Thursday, October 9, 2008

it'll take more than just a breeze to make me fall overboard

It's already October? How did the summer get away from us and fall rush in so quickly?

My Lyon application is due a week from yesterday -- how terrifying and fascinating all at once. I've been truly reticient to discuss this, mostly because I am terrified that if one person manages to talk me out of it, I won't ever be brave enough to go.

At the same time, I can't help but see the lure of stepping out of this life and these life-things and doing something radically different.

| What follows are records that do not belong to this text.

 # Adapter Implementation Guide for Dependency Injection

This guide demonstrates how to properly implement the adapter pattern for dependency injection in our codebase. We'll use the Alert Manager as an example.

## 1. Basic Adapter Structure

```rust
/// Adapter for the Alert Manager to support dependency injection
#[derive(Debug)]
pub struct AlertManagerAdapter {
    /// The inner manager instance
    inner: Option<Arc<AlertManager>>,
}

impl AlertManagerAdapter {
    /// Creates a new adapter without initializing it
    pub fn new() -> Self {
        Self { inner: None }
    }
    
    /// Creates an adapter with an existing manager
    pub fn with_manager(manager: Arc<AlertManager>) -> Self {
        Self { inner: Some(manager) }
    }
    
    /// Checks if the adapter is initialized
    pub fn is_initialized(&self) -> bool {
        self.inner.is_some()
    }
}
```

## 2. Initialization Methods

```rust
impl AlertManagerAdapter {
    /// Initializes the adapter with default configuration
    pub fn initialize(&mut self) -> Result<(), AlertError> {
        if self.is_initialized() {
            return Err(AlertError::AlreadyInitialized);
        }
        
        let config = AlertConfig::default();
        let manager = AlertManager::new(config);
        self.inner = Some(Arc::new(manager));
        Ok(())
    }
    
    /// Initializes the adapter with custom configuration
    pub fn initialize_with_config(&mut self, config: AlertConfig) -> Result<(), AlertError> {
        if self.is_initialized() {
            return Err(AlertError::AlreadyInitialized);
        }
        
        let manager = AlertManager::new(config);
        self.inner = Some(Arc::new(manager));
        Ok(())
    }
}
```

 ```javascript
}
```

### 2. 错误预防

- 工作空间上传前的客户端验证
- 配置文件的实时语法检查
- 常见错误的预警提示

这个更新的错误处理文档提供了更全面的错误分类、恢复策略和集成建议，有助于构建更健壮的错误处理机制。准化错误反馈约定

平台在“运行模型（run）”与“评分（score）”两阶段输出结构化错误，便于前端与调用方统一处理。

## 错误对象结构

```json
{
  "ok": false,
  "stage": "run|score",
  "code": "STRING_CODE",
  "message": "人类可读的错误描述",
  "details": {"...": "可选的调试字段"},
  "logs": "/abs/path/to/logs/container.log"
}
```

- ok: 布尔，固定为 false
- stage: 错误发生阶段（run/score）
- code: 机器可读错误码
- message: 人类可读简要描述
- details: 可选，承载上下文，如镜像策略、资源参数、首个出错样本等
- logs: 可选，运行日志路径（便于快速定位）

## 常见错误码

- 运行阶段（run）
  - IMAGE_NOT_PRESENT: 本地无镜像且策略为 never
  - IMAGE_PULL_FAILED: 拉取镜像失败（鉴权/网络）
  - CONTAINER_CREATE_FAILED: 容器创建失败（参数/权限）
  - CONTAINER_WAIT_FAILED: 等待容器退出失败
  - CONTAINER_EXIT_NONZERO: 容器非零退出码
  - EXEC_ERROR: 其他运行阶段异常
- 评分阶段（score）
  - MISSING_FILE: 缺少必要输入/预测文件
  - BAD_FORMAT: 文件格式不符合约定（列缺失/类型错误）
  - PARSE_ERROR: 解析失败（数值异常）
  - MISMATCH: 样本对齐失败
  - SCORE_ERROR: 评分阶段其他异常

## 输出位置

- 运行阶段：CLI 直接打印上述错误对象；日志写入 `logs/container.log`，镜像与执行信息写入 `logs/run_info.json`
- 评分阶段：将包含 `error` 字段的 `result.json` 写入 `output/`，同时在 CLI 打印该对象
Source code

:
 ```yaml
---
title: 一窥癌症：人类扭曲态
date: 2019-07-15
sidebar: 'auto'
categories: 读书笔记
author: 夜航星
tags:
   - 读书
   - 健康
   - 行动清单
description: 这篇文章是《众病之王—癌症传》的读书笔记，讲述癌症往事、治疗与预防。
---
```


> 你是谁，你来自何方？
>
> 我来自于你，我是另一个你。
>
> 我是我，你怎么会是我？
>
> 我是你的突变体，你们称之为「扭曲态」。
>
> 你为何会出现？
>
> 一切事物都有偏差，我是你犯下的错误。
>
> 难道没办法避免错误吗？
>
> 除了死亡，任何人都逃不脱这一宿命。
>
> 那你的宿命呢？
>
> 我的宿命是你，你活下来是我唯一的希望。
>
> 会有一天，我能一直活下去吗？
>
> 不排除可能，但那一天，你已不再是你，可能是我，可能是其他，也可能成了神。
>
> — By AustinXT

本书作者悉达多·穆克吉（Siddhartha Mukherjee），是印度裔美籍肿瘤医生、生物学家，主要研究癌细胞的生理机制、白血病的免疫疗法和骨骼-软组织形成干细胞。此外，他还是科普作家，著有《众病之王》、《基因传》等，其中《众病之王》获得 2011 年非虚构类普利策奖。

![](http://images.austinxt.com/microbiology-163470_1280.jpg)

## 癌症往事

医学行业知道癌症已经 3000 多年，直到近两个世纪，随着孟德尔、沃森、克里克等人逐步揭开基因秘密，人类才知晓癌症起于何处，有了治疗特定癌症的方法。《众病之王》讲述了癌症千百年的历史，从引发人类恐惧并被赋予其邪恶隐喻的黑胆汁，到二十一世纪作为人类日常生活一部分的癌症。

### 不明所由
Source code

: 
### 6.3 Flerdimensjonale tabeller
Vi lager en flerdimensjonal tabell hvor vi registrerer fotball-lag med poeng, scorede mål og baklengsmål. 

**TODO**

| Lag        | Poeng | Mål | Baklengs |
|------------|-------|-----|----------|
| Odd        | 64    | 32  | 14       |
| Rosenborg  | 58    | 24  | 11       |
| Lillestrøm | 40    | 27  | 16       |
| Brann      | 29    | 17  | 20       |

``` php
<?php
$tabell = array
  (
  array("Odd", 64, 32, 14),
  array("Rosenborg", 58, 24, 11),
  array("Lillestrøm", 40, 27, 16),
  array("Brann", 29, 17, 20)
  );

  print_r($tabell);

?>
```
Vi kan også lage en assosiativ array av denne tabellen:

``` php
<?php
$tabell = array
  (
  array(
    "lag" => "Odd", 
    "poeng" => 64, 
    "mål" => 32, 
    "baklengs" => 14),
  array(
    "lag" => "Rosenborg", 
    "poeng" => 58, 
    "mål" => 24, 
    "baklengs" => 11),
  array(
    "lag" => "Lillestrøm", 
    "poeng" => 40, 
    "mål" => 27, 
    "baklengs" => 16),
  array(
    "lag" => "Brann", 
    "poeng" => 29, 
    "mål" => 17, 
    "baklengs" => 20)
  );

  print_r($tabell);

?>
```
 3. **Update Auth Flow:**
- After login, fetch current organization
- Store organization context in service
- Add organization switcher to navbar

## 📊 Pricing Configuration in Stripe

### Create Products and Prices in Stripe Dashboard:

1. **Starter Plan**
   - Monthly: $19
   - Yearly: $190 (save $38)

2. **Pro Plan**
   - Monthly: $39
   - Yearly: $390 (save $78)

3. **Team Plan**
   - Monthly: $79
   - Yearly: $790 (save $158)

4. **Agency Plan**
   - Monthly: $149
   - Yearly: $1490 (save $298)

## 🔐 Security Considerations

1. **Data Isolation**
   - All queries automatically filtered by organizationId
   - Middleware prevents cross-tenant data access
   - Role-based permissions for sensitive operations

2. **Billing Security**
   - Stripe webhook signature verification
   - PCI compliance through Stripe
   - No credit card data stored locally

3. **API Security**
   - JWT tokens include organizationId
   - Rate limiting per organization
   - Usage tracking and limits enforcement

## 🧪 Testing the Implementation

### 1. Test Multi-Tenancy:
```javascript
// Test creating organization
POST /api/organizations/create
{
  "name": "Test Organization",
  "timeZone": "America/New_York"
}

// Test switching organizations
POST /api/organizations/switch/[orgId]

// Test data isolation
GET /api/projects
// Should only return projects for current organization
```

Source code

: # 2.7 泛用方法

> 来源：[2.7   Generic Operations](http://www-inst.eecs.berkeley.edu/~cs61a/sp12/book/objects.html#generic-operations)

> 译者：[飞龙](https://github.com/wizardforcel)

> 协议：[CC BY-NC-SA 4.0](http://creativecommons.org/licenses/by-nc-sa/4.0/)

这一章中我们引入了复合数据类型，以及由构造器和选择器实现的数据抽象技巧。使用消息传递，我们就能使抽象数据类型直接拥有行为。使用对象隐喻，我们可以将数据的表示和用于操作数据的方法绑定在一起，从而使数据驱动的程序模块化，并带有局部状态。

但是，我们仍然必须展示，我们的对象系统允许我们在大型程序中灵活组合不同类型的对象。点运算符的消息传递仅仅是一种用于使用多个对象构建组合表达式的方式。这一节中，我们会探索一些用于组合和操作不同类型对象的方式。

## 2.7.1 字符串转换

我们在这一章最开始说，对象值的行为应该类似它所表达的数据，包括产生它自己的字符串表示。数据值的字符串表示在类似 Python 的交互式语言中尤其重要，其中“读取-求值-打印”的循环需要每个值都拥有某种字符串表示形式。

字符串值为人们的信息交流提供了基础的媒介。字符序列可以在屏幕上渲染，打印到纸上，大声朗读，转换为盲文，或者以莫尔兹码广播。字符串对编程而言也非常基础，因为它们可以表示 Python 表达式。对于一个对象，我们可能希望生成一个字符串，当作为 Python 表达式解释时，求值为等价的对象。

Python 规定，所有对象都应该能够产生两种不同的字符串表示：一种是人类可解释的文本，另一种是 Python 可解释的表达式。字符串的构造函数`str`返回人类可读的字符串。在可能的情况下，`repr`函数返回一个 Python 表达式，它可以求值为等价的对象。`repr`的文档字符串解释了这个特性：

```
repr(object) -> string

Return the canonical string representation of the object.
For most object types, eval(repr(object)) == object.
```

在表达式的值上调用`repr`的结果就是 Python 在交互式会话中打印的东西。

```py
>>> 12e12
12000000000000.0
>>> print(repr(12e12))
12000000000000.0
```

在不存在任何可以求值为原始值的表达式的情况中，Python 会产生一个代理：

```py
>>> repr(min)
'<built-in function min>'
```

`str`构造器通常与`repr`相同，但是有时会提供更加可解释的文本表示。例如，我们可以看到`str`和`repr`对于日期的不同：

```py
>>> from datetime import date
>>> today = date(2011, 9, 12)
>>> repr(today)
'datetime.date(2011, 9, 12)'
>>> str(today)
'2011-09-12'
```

For now, I am skimping on my DMP reading and looking forward very much to this afternoon, when I will not have to worry about classes until Tuesday. Yay, fall reading days! Unfortunately, I really will be reading for most of them, since the Late Victorian Fiction midterm is the Wednesday we get back.

I am so glad I took that class. It might be my favorite this semester.

For now, I am a little bit thinking of how to begin to pursue something that I've wanted to speak out on for a long time -- the distressingly negative and repressive attitudes of our culture toward menstruation. This discussion of course brings in issues about parenting, female puberty, sexuality and sexual development, birth control, fertility, pregnancy & childbirth, and menopause, to name a few. All of these are important parts of feminist discourse, but I want to focus on the straightforward physical phenomenon of monthly bleeding and the range of attitudes surrounding it.

Here are the things I want to change: shame, secrecy, and negativity about menstruation. Unfounded fears and stereotypes about menstruating women (including the infamous diagnosis of PMS). The disdain many (most?) women feel about their cycles, and the corresponding lack of interest in alternative menstruation options.

And most importantly, I want to see a radical shift in the way that we teach our daughters (the inheritors of third wave feminism and the succeeding generation to ourselves) about the incredibly creative power of their bodies.